◆ Work request
Output every line of the data below verbatim, changing nothing.
───── Task data
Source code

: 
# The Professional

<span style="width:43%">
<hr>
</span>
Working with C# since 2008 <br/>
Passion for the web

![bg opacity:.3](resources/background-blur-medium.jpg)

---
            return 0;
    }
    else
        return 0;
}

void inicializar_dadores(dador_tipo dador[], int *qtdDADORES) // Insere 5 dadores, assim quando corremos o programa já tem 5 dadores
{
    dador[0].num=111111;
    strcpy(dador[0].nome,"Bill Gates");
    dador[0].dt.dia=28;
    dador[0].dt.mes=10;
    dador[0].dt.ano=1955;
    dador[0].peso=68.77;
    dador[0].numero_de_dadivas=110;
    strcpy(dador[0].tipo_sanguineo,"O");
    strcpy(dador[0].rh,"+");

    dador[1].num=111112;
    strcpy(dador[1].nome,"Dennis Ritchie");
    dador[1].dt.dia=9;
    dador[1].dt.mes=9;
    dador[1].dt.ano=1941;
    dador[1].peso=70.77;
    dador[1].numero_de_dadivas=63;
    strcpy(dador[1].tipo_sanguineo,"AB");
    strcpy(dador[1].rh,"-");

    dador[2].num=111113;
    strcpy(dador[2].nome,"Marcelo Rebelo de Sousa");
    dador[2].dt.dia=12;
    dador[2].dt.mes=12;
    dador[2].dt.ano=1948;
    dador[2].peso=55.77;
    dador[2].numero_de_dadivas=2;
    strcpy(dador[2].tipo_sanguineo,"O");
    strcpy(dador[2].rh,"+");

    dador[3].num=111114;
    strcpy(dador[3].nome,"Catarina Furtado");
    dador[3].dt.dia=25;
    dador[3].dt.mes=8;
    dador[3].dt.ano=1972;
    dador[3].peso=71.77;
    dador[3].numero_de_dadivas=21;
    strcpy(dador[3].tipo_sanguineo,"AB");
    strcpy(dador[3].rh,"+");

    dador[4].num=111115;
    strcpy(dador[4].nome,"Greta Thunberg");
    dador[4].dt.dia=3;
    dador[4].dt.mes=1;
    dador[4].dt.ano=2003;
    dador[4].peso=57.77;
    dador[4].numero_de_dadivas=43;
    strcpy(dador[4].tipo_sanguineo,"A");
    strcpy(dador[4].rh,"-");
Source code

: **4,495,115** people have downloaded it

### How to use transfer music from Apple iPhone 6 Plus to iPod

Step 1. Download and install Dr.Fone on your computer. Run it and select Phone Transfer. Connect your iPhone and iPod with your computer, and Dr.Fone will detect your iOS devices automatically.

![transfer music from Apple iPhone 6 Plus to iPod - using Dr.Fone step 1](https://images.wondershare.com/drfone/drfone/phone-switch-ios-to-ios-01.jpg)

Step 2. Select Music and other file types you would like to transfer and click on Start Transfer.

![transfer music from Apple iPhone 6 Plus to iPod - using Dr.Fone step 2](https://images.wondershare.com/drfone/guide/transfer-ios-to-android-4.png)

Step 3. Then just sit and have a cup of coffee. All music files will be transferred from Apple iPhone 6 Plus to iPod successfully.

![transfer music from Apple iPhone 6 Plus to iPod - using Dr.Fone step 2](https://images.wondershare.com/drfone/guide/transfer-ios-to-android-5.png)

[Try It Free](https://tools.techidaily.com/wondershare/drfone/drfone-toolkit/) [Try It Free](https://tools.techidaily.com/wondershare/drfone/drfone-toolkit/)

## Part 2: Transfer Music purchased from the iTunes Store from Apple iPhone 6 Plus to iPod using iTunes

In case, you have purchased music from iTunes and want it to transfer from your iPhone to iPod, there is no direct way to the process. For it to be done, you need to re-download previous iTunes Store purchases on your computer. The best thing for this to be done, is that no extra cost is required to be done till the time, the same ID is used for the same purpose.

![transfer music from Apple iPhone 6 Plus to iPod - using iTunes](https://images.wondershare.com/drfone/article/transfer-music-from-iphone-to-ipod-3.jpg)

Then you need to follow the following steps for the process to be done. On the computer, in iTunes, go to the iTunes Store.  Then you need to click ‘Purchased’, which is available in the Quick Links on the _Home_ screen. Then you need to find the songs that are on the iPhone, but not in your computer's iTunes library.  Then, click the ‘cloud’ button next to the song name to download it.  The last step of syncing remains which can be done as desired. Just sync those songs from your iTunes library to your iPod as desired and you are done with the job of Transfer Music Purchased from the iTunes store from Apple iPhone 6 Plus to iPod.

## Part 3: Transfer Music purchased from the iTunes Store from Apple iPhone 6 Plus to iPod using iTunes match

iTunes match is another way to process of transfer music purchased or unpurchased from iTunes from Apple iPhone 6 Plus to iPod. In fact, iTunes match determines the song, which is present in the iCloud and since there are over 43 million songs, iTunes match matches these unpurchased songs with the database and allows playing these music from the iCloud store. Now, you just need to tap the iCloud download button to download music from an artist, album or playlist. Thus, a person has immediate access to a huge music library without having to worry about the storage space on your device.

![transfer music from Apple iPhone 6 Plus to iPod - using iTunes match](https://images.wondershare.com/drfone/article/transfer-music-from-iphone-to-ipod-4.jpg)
──────────
◆ Response for this exercise
Source code

: 
# The Professional

<span style="width:43%">
<hr>
</span>
Working with C# since 2008 <br/>
Passion for the web

![bg opacity:.3](resources/background-blur-medium.jpg)

---
            return 0;
    }
    else
        return 0;
}

void inicializar_dadores(dador_tipo dador[], int *qtdDADORES) // Insere 5 dadores, assim quando corremos o programa já tem 5 dadores
{
    dador[0].num=111111;
    strcpy(dador[0].nome,"Bill Gates");
    dador[0].dt.dia=28;
    dador[0].dt.mes=10;
    dador[0].dt.ano=1955;
    dador[0].peso=68.77;
    dador[0].numero_de_dadivas=110;
    strcpy(dador[0].tipo_sanguineo,"O");
    strcpy(dador[0].rh,"+");

    dador[1].num=111112;
    strcpy(dador[1].nome,"Dennis Ritchie");
    dador[1].dt.dia=9;
    dador[1].dt.mes=9;
    dador[1].dt.ano=1941;
    dador[1].peso=70.77;
    dador[1].numero_de_dadivas=63;
    strcpy(dador[1].tipo_sanguineo,"AB");
    strcpy(dador[1].rh,"-");

    dador[2].num=111113;
    strcpy(dador[2].nome,"Marcelo Rebelo de Sousa");
    dador[2].dt.dia=12;
    dador[2].dt.mes=12;
    dador[2].dt.ano=1948;
    dador[2].peso=55.77;
    dador[2].numero_de_dadivas=2;
    strcpy(dador[2].tipo_sanguineo,"O");
    strcpy(dador[2].rh,"+");

    dador[3].num=111114;
    strcpy(dador[3].nome,"Catarina Furtado");
    dador[3].dt.dia=25;
    dador[3].dt.mes=8;
    dador[3].dt.ano=1972;
    dador[3].peso=71.77;
    dador[3].numero_de_dadivas=21;
    strcpy(dador[3].tipo_sanguineo,"AB");
    strcpy(dador[3].rh,"+");

    dador[4].num=111115;
    strcpy(dador[4].nome,"Greta Thunberg");
    dador[4].dt.dia=3;
    dador[4].dt.mes=1;
    dador[4].dt.ano=2003;
    dador[4].peso=57.77;
    dador[4].numero_de_dadivas=43;
    strcpy(dador[4].tipo_sanguineo,"A");
    strcpy(dador[4].rh,"-");
Source code

: **4,495,115** people have downloaded it

### How to use transfer music from Apple iPhone 6 Plus to iPod

Step 1. Download and install Dr.Fone on your computer. Run it and select Phone Transfer. Connect your iPhone and iPod with your computer, and Dr.Fone will detect your iOS devices automatically.

![transfer music from Apple iPhone 6 Plus to iPod - using Dr.Fone step 1](https://images.wondershare.com/drfone/drfone/phone-switch-ios-to-ios-01.jpg)

Step 2. Select Music and other file types you would like to transfer and click on Start Transfer.

![transfer music from Apple iPhone 6 Plus to iPod - using Dr.Fone step 2](https://images.wondershare.com/drfone/guide/transfer-ios-to-android-4.png)

Step 3. Then just sit and have a cup of coffee. All music files will be transferred from Apple iPhone 6 Plus to iPod successfully.

![transfer music from Apple iPhone 6 Plus to iPod - using Dr.Fone step 2](https://images.wondershare.com/drfone/guide/transfer-ios-to-android-5.png)

[Try It Free](https://tools.techidaily.com/wondershare/drfone/drfone-toolkit/) [Try It Free](https://tools.techidaily.com/wondershare/drfone/drfone-toolkit/)

## Part 2: Transfer Music purchased from the iTunes Store from Apple iPhone 6 Plus to iPod using iTunes

In case, you have purchased music from iTunes and want it to transfer from your iPhone to iPod, there is no direct way to the process. For it to be done, you need to re-download previous iTunes Store purchases on your computer. The best thing for this to be done, is that no extra cost is required to be done till the time, the same ID is used for the same purpose.

![transfer music from Apple iPhone 6 Plus to iPod - using iTunes](https://images.wondershare.com/drfone/article/transfer-music-from-iphone-to-ipod-3.jpg)

Then you need to follow the following steps for the process to be done. On the computer, in iTunes, go to the iTunes Store.  Then you need to click ‘Purchased’, which is available in the Quick Links on the _Home_ screen. Then you need to find the songs that are on the iPhone, but not in your computer's iTunes library.  Then, click the ‘cloud’ button next to the song name to download it.  The last step of syncing remains which can be done as desired. Just sync those songs from your iTunes library to your iPod as desired and you are done with the job of Transfer Music Purchased from the iTunes store from Apple iPhone 6 Plus to iPod.

## Part 3: Transfer Music purchased from the iTunes Store from Apple iPhone 6 Plus to iPod using iTunes match

iTunes match is another way to process of transfer music purchased or unpurchased from iTunes from Apple iPhone 6 Plus to iPod. In fact, iTunes match determines the song, which is present in the iCloud and since there are over 43 million songs, iTunes match matches these unpurchased songs with the database and allows playing these music from the iCloud store. Now, you just need to tap the iCloud download button to download music from an artist, album or playlist. Thus, a person has immediate access to a huge music library without having to worry about the storage space on your device.

![transfer music from Apple iPhone 6 Plus to iPod - using iTunes match](https://images.wondershare.com/drfone/article/transfer-music-from-iphone-to-ipod-4.jpg)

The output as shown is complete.